Semin Respir Crit Care Med 1998; 19(3): 221-230
DOI: 10.1055/s-2007-1009400
Copyright © 1998 by Thieme Medical Publishers, Inc.

Asthma: Management during Pregnancy

Sue A. Ravenscraft* , Virginia R. Lupo
  • *University of Minnesota Medical School, Park Nicollet Clinic, Minneapolis, Minnesota, and
  • †University of Minnesota Medical School, Hennepin County Medical Center, Minneapolis, Minnesota
Further Information

Publication History

Publication Date:
20 March 2008 (online)


Asthma is one of the most common diseases complicating pregnancy. Uncontrolled asthma can produce serious maternal and fetal complications; prompt initiation of effective treatment, both pharmacologic and nonpharmacologic, is critical. With attentive and appropriate management most asthmatics can anticipate a pregnancy outcome similar to an average uncomplicated pregnancy. In patients with severe asthma there remains a higher incidence of preterm delivery and low infant birth weights. The physiologic changes of pregnancy do not alter spirometry and peak expiratory flow rates, which can be employed to monitor the severity of asthma during pregnancy.
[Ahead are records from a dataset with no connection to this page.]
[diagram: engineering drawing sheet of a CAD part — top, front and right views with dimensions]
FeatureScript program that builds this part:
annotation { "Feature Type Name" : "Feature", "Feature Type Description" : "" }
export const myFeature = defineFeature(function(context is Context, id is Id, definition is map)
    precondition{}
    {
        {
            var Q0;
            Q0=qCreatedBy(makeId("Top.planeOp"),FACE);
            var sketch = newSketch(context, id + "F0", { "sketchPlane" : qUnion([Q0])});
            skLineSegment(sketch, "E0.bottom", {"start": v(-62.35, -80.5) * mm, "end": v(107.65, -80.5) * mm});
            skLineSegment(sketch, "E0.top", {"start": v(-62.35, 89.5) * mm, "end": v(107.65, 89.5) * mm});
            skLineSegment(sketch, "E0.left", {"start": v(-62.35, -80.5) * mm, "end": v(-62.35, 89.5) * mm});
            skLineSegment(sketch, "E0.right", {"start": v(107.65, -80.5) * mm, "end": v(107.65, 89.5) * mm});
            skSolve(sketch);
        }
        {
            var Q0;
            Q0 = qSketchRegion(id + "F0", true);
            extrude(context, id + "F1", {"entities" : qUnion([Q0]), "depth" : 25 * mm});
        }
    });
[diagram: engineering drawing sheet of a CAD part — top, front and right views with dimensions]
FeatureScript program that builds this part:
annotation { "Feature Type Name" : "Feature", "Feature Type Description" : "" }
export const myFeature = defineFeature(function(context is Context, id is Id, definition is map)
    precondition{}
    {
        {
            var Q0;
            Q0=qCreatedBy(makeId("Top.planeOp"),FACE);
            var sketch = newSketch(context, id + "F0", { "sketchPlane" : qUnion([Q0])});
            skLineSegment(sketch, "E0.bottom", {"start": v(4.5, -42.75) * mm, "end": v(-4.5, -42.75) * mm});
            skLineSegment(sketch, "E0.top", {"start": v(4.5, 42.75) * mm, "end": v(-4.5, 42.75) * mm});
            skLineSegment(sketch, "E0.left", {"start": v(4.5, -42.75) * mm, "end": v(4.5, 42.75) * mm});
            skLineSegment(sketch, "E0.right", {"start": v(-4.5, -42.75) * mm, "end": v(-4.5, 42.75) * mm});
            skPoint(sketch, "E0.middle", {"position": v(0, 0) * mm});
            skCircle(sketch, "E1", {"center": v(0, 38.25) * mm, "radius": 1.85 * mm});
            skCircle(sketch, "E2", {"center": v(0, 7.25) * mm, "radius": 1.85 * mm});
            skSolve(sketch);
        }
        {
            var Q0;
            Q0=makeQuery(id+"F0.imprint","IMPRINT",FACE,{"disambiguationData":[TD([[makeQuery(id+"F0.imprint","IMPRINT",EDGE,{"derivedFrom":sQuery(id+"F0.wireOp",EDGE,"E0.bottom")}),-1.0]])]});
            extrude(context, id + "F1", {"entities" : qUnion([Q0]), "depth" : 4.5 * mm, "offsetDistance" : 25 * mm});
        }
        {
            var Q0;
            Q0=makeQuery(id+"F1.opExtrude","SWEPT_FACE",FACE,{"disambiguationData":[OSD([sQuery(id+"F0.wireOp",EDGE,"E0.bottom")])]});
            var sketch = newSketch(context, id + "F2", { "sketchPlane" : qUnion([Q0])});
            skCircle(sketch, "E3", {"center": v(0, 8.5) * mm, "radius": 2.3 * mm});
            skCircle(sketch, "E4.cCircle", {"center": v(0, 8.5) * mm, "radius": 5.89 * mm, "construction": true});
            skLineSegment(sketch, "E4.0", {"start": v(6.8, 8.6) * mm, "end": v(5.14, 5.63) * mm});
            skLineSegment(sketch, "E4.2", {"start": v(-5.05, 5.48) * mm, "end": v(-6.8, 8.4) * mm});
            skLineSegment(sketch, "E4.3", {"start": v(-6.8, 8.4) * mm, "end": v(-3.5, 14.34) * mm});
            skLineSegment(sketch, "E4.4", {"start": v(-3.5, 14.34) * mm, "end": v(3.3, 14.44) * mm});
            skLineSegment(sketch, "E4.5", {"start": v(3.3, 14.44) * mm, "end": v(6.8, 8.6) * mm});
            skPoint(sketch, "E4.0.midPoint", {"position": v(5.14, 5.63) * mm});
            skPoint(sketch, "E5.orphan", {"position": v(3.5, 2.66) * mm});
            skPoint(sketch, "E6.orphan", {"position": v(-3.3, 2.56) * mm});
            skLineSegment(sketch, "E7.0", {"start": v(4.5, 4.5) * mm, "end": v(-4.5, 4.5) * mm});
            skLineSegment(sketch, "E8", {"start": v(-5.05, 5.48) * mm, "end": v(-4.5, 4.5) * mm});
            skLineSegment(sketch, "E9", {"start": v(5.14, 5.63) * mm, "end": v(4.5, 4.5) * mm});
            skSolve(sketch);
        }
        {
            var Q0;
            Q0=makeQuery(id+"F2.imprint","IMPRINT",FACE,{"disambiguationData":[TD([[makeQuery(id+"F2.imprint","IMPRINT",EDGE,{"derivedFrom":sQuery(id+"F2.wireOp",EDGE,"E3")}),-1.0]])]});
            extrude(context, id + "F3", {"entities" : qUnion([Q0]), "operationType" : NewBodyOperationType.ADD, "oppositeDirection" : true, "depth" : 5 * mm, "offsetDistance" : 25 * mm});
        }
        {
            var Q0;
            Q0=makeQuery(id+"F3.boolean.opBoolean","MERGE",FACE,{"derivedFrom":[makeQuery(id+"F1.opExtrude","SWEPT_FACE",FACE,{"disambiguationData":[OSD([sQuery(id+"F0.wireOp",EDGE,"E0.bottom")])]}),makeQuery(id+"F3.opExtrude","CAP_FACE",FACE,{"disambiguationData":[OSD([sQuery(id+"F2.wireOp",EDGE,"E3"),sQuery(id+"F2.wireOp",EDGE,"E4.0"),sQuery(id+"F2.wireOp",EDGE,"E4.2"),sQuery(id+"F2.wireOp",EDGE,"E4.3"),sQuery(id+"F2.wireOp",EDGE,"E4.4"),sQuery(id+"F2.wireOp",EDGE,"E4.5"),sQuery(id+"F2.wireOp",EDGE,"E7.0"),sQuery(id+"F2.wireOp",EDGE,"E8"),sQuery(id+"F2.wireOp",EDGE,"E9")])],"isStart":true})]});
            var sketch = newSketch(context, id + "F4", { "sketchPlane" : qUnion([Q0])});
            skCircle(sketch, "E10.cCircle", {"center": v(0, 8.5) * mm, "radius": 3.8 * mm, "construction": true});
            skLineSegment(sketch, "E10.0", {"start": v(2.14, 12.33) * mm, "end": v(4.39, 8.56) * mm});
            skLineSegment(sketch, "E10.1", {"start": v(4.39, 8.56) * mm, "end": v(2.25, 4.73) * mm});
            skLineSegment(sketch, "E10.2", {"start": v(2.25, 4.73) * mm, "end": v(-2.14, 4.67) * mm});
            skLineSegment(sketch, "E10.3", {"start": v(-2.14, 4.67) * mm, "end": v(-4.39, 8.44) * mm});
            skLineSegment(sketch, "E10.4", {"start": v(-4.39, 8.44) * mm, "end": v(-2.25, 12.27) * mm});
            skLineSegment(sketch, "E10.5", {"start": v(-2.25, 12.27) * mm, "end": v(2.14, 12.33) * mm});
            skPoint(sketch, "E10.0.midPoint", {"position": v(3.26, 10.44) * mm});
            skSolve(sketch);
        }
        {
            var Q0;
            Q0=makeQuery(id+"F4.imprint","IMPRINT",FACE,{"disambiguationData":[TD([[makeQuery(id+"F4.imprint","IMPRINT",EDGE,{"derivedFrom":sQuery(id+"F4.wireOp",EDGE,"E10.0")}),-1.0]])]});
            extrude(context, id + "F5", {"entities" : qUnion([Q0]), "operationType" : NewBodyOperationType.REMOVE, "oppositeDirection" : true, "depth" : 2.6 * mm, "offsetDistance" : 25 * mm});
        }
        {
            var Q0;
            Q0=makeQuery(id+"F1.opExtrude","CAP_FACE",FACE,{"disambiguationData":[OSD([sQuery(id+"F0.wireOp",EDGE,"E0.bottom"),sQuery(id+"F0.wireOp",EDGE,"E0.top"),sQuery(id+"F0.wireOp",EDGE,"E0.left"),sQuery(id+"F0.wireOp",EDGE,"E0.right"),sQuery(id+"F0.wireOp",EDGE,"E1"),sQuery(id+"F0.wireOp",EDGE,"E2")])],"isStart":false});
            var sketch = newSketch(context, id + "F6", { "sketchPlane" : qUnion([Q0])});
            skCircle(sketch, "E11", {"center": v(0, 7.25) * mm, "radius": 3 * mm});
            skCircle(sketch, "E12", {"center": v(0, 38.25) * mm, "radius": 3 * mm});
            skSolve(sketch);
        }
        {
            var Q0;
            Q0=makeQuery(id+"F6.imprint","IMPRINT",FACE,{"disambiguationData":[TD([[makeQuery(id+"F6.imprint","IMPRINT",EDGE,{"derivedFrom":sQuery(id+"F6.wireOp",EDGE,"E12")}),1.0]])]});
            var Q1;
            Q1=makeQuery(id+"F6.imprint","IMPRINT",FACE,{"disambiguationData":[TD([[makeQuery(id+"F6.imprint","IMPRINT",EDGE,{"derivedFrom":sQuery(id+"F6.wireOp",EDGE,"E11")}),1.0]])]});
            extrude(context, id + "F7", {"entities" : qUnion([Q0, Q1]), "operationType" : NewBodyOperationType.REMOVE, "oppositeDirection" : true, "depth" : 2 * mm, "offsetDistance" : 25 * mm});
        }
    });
Early fetal monitoring with sonography provides a benchmark for progressive fetal growth. Sequential sonographic evaluations are indicated if asthma is moderate or severe or if growth retardation is suspected. Patients with anything more than mild occasional asthma should be treated with anti-inflammatory agents (inhaled steroids or cromolyn/nedocromil). Long-acting beta-2 agonists and/or theophylline can then be added. Only 10% of women with asthma have an exacerbation during labor. Patients receiving recent oral corticosteroids should receive stress dose steroids during labor and for 24 hours postpartum.